To celebrate sustainable cuisine and the upcoming grand opening of ULU, the resort is offering various events this month. Happening Nov. 15 are a NELHA tour and beachside picnic for $45, as well as a farm-to-table reception and dinner for $75. On Nov. 16, the restaurant is hosting complimentary wine tasting or craft cocktail making and a $95 winemaker dinner. ULU’s grand opening party is Nov. 17, when guests can explore the tastes and flavors via the a la carte menu and complimentary tastings. Before that, there’s a $25 cooking class.
Prices at ULU range from $12 to $59. Signature dishes include: Oven roasted whole fish, lobster wonton soup, tableside ahi poke and lilikoi malasadas. On the menu are eight fish, of which five are wild caught in Hawaii waters and two — the cod and Kona Kampachi — are from NELHA. Ulu also serves a tai snapper raised sustainably in Australia, Babian said. Other proteins include Colorado lamb, Big Island wild boar and Kulana grass-fed beef, he added.
ULU is in the old Pahuia, a AAA four-diamond fine dining restaurant that was known for its food, service and location and had been around since the resort’s inception. Pahuia underwent a six-week renovation to create a stylish, laid-back restaurant with Hawaiian architecture and modern flair.
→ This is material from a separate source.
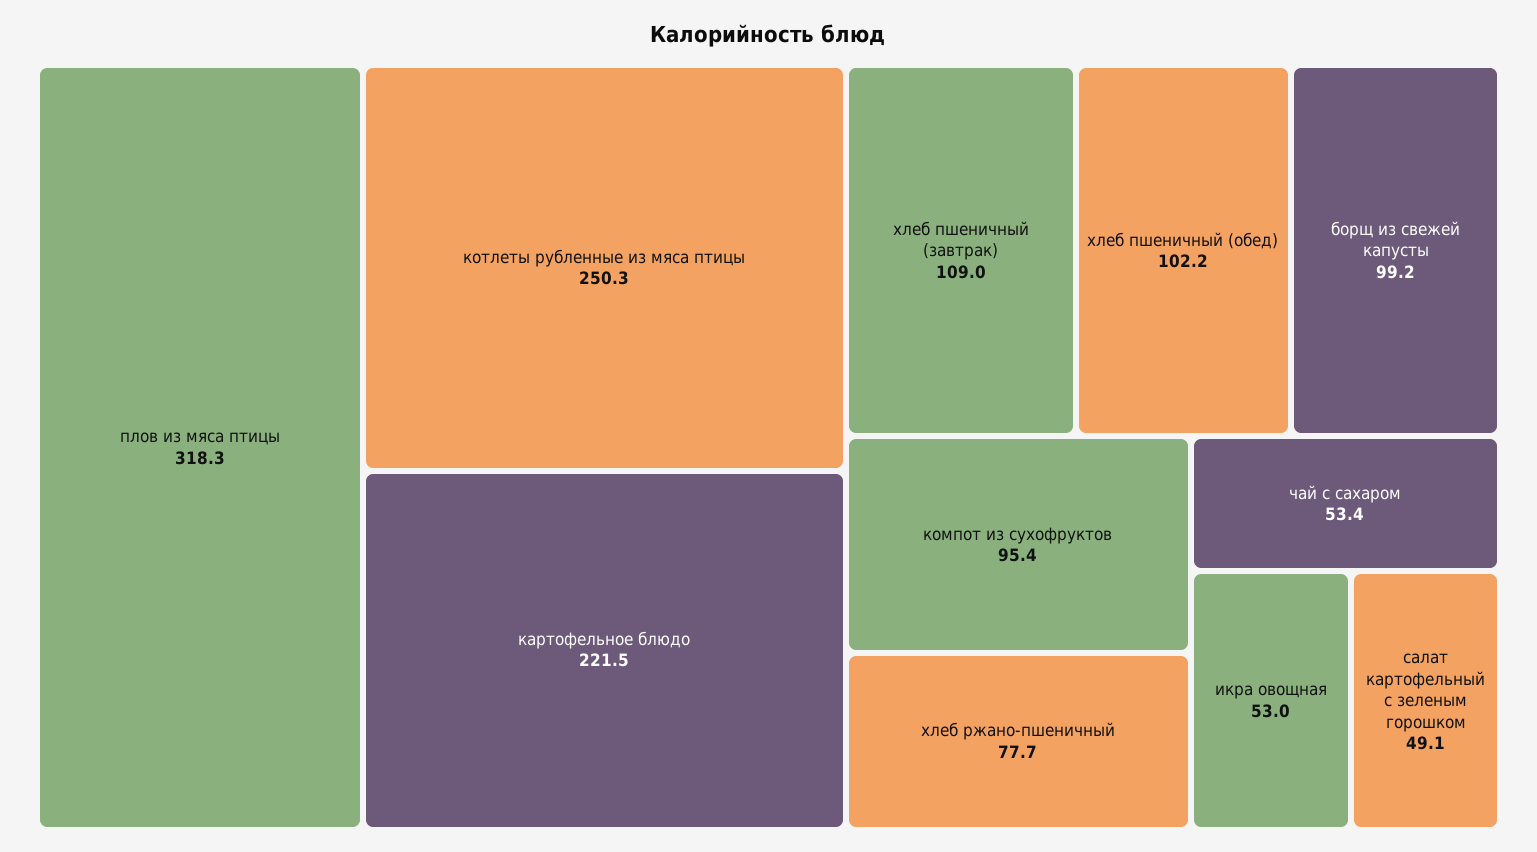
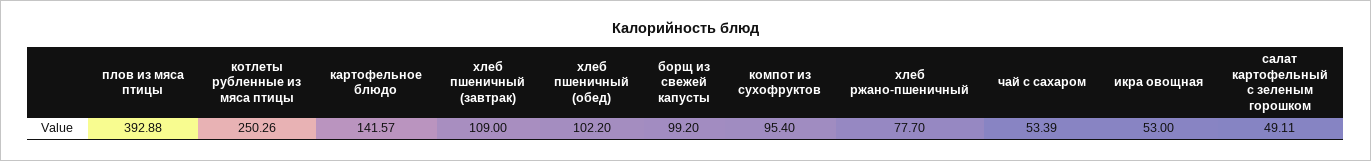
плов из мяса птицы: 318.3 -> 392.88
картофельное блюдо: 221.5 -> 141.57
ULU was a two-and-a-half-year-long project, interrupted by the March 2011 tsunami-fueled damages the resort sustained, Babian said.
Designed by EDG Interior Architecture & Design, ULU offers three distinct private dining terraces, a modern sushi lounge, and a 10-seat ocean view bar that serves coffee by baristas in the day and craft cocktails by night.
The restaurant’s name means breadfruit, the staple food Polynesian voyagers brought to Hawaii to sustain life through their journey. It also pays tribute to the area’s breadfruit belt, Babian said. Prior to opening on Oct. 25, a blessing of the restaurant was held, followed by resort employees participating in a hiuwai, or spiritual cleansing, in the ocean fronting ULU. They also ate breadfruit together.